### STORED DATA:
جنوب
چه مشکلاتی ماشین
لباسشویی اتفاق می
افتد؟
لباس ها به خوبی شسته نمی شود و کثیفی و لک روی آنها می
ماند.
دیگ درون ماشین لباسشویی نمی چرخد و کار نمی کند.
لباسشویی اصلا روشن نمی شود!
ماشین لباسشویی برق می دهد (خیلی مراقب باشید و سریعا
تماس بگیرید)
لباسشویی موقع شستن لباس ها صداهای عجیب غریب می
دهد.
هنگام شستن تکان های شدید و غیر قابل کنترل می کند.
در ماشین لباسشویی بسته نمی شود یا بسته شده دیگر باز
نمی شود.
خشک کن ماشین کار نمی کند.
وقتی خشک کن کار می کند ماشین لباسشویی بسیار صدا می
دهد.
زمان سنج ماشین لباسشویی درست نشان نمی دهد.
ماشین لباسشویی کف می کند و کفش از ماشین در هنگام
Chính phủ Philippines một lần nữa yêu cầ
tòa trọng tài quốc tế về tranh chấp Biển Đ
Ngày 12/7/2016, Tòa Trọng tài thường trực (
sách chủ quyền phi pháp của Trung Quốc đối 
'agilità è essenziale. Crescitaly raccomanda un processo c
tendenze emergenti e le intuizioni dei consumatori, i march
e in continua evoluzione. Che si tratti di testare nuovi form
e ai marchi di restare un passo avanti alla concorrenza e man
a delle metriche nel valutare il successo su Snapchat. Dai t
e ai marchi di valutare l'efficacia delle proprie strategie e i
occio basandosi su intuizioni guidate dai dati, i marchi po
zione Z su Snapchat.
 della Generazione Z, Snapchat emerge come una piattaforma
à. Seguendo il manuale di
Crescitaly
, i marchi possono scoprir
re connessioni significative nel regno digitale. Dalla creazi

### EXERCISE DETAILS:
Please transcribe the listing in full. Keep each line exact.

### RESPONSE BELOW:
جنوب
چه مشکلاتی ماشین
لباسشویی اتفاق می
افتد؟
لباس ها به خوبی شسته نمی شود و کثیفی و لک روی آنها می
ماند.
دیگ درون ماشین لباسشویی نمی چرخد و کار نمی کند.
لباسشویی اصلا روشن نمی شود!
ماشین لباسشویی برق می دهد (خیلی مراقب باشید و سریعا
تماس بگیرید)
لباسشویی موقع شستن لباس ها صداهای عجیب غریب می
دهد.
هنگام شستن تکان های شدید و غیر قابل کنترل می کند.
در ماشین لباسشویی بسته نمی شود یا بسته شده دیگر باز
نمی شود.
خشک کن ماشین کار نمی کند.
وقتی خشک کن کار می کند ماشین لباسشویی بسیار صدا می
دهد.
زمان سنج ماشین لباسشویی درست نشان نمی دهد.
ماشین لباسشویی کف می کند و کفش از ماشین در هنگام
Chính phủ Philippines một lần nữa yêu cầ
tòa trọng tài quốc tế về tranh chấp Biển Đ
Ngày 12/7/2016, Tòa Trọng tài thường trực (
sách chủ quyền phi pháp của Trung Quốc đối 
'agilità è essenziale. Crescitaly raccomanda un processo c
tendenze emergenti e le intuizioni dei consumatori, i march
e in continua evoluzione. Che si tratti di testare nuovi form
e ai marchi di restare un passo avanti alla concorrenza e man
a delle metriche nel valutare il successo su Snapchat. Dai t
e ai marchi di valutare l'efficacia delle proprie strategie e i
occio basandosi su intuizioni guidate dai dati, i marchi po
zione Z su Snapchat.
 della Generazione Z, Snapchat emerge come una piattaforma
à. Seguendo il manuale di
Crescitaly
, i marchi possono scoprir
re connessioni significative nel regno digitale. Dalla creazi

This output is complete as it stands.